Monday, March 23, 2009

March 23

When I was young, my parents took our television up to the attic where it stayed for at least the next decade, nestled among cardboard boxes, home insulation, and Christmas decorations. I have very few memories of television--I remember my parents once watching Star Trek, I remember pretending I woke up early enough on Saturdays to watch Teenage Mutant Ninja Turtles, and I remember watching a Disney movie one day with my mother as men replaced the shingles of our roof. But for the most part, I didn't remember anything about having a television, and I didn't miss that it was gone. I spent a lot of time outside.

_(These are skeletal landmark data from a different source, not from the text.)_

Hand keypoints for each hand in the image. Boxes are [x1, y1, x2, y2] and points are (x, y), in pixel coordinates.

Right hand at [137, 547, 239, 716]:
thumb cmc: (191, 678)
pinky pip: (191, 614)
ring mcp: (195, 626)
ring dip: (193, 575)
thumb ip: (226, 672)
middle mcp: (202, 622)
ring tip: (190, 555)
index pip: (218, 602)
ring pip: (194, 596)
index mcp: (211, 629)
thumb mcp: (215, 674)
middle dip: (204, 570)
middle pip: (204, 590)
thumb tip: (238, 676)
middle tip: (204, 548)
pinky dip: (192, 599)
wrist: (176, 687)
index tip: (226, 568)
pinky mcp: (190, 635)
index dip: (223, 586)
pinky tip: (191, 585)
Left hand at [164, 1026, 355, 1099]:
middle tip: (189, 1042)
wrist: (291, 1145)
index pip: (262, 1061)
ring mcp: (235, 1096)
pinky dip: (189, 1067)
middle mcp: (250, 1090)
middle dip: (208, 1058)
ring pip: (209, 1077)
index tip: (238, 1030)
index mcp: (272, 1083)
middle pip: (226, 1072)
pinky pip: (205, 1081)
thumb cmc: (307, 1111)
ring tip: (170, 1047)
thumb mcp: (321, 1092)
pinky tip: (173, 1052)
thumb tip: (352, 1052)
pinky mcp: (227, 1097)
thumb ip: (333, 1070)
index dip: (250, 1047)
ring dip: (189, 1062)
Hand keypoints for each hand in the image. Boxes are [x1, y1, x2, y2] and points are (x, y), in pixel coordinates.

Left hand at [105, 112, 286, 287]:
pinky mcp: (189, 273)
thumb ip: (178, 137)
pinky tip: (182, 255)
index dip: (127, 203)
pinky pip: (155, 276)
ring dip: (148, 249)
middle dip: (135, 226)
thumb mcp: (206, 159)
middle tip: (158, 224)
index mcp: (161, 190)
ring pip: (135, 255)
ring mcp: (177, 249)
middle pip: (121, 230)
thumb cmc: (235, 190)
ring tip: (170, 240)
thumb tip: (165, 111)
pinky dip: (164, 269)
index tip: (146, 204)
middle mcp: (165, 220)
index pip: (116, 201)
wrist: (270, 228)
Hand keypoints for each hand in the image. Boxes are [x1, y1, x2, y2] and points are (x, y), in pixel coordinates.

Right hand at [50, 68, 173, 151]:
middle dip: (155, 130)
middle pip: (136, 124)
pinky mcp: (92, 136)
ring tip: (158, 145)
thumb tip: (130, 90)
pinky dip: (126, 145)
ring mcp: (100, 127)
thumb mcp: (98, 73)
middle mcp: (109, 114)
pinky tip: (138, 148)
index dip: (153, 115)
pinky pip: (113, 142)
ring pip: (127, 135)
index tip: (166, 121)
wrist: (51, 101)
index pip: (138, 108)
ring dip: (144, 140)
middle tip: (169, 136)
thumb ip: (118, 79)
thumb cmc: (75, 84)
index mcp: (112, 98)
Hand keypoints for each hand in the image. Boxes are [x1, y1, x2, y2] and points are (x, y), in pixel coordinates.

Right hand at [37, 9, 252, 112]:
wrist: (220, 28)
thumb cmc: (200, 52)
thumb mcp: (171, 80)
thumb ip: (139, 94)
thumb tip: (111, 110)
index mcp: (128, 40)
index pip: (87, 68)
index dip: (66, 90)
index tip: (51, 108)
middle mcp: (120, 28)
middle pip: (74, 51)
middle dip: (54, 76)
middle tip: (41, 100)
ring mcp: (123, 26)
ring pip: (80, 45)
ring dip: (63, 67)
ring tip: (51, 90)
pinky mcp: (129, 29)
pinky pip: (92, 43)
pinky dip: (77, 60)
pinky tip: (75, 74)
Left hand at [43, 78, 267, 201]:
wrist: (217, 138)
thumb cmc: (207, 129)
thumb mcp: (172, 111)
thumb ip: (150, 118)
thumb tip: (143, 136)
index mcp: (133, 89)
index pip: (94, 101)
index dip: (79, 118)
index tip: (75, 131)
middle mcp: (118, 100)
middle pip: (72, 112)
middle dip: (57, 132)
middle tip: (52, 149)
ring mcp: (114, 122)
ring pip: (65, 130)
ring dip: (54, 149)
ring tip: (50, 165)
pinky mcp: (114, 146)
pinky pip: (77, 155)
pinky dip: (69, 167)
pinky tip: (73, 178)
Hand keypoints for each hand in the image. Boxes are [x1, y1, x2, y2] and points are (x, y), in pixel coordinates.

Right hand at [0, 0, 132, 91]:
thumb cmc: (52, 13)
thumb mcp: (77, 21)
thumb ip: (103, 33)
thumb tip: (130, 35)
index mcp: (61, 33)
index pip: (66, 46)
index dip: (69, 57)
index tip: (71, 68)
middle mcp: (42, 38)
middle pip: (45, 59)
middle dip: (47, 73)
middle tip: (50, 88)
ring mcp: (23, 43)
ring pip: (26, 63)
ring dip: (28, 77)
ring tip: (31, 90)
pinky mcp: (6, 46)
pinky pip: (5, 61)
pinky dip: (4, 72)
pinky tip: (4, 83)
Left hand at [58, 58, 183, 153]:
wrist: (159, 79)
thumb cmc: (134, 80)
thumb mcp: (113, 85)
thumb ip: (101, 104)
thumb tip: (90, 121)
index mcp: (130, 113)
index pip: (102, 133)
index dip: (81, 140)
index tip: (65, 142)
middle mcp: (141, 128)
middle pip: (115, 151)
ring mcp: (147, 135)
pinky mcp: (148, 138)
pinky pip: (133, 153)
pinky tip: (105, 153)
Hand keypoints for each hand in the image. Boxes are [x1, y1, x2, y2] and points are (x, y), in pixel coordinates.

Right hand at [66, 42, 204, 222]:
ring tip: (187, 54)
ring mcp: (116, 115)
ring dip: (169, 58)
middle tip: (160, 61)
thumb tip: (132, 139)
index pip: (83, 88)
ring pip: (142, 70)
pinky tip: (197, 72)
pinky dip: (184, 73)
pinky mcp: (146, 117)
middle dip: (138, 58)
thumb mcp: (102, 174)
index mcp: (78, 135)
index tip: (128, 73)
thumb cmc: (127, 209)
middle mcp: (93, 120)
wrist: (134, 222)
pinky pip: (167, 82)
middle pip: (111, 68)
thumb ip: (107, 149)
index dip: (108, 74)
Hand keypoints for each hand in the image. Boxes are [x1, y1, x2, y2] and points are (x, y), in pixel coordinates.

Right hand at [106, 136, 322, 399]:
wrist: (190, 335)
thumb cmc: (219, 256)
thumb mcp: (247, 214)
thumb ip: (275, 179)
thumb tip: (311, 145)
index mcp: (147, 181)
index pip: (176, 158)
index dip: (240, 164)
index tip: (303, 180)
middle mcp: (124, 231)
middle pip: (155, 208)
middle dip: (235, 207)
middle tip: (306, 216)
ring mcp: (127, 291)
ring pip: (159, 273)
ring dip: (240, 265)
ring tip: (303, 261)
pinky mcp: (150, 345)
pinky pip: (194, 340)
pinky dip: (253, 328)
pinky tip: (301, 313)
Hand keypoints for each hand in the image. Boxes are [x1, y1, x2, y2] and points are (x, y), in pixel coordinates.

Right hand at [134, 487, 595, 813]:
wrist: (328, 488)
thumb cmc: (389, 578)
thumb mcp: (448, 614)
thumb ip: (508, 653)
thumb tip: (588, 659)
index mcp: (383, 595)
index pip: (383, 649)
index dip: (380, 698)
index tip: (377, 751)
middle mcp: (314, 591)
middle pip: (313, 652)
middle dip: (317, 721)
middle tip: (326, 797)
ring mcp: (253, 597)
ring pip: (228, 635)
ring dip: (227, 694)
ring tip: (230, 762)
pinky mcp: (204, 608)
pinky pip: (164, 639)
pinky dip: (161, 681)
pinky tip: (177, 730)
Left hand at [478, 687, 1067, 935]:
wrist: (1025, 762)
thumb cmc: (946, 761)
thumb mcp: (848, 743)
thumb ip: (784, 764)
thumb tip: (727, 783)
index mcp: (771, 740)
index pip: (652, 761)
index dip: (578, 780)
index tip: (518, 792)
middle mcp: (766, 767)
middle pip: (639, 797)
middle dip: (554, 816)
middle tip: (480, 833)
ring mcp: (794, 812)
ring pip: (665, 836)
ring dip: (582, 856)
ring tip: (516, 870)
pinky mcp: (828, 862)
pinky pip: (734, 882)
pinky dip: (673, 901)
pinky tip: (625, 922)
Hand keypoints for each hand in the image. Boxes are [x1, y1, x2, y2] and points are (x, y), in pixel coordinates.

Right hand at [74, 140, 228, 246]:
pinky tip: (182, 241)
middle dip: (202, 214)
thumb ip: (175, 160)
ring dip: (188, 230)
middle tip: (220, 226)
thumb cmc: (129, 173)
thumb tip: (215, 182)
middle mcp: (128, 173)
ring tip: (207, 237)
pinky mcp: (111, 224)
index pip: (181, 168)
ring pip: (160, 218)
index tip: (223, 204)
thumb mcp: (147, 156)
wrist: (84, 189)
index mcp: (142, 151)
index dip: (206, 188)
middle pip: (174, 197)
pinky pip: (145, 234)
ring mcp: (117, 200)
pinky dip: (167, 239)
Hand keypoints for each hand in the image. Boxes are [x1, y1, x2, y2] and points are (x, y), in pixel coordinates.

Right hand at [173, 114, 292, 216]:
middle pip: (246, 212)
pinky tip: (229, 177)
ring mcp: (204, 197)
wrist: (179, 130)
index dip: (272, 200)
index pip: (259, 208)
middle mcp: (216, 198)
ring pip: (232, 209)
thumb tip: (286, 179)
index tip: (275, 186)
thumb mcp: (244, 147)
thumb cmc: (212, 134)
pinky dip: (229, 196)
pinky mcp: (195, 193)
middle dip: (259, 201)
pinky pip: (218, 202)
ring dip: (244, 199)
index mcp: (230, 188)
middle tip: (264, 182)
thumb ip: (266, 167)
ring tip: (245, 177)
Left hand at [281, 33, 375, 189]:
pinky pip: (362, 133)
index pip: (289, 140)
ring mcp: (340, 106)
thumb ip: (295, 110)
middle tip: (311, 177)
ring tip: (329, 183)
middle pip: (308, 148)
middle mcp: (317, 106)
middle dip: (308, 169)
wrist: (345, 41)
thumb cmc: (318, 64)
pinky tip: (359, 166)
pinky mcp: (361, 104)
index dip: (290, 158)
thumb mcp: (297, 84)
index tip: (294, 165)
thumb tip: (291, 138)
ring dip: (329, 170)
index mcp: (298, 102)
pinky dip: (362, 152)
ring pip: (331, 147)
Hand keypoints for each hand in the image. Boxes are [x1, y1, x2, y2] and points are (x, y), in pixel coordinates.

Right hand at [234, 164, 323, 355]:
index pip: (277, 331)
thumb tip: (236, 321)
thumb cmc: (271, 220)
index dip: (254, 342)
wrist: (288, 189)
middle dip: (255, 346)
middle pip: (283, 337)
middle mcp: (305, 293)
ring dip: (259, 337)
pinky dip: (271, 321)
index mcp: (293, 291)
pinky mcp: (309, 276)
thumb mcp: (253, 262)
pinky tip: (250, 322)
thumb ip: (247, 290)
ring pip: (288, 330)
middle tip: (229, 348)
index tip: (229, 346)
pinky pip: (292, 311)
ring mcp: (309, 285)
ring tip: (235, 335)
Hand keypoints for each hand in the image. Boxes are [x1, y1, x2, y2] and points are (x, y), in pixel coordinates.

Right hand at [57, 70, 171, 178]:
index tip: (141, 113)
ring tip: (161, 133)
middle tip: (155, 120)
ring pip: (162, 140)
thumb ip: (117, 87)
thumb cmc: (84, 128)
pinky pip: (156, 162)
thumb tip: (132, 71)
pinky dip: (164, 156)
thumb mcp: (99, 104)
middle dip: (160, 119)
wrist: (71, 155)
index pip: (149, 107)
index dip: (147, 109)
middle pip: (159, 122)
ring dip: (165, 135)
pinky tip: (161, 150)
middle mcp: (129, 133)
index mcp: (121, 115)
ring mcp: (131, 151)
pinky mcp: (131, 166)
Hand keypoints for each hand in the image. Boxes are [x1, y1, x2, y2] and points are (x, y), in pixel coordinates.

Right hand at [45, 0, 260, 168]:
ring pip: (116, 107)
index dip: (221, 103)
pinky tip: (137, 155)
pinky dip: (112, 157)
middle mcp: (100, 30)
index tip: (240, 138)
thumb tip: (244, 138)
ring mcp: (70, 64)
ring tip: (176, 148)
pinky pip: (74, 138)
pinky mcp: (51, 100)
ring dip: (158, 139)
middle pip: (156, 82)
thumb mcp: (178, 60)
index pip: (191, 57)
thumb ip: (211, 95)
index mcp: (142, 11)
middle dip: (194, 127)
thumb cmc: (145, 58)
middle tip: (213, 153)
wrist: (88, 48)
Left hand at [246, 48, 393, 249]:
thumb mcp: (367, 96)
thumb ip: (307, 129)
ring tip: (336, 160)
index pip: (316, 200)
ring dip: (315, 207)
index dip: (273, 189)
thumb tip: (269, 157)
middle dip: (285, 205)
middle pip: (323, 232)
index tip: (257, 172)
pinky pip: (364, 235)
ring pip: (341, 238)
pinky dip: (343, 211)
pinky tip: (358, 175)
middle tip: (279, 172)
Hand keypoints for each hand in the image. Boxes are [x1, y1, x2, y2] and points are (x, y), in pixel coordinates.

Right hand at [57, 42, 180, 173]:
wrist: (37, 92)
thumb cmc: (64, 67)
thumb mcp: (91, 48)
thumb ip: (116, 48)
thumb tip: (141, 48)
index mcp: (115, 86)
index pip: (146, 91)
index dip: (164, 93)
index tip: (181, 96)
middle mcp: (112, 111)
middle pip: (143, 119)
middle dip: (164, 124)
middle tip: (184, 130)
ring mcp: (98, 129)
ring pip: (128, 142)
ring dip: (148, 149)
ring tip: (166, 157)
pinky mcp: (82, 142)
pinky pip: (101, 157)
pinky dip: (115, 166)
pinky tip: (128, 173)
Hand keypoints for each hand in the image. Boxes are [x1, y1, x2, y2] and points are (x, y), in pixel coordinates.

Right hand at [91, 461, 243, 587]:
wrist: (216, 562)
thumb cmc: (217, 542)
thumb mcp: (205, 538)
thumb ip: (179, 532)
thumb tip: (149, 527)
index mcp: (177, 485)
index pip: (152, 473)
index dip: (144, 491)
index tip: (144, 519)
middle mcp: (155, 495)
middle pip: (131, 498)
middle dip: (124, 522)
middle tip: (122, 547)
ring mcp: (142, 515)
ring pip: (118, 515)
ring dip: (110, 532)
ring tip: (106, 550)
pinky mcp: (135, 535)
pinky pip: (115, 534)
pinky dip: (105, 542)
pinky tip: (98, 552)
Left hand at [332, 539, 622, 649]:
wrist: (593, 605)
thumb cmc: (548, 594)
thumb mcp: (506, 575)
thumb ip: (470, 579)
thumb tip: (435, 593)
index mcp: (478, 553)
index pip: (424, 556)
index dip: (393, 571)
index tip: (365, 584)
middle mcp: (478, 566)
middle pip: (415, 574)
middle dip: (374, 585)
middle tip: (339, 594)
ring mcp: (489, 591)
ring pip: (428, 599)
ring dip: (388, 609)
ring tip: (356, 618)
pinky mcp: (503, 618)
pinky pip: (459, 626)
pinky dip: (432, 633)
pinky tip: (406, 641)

One of the things I remember best about playing outside (besides the fact it enabled me to watch for and then greet the mail carrier, which was my life aspiration at that point), was the cicada shells. You would find them all sorts of places, where the cicada had decided it was now too big for its skin, and it was glorious for me as a child to find these relics. Sometimes they would be on our wood fence, sometimes the stone of our home, sometimes on a tree, but always magical. A dried, empty, hollow husk of bug, dull brown but, in my small eyes, a complete wonder. We would collect these empty bug shells, take them into our home to show our mother, proud as she was of her beaming children.

The most magical aspect of these skeletons, for us, was that we never saw the real insect. We could hear them alright, every night, but they were shy creatures, I guess, because the only bugs I could ever catch hold of were the big slow moths that clodded around light fixtures. One day my father showed me a picture of a cicada. "What's that?" I asked, staring at the picture. This creature was bright green, vibrant, with beautiful, clear wings. "That's a cicada," my father told me. Looking back I imagine him patting me on the head, but I doubt that happened. I was dumbstruck. How could such a beautiful creature leave such a dull, frightening shell behind?

These days, I don't find cicada shells any more. I don't know if it's because I've gone inside, or because the insects have gone somewhere else. I have a television now, but I still don't have any channels. I'm fairly certain I still wouldn't wake up to watch Teenage Mutant Ninja Turtles. But I've never resented that my parents took away the television's monsters so that I could invent better ones in my own backyard.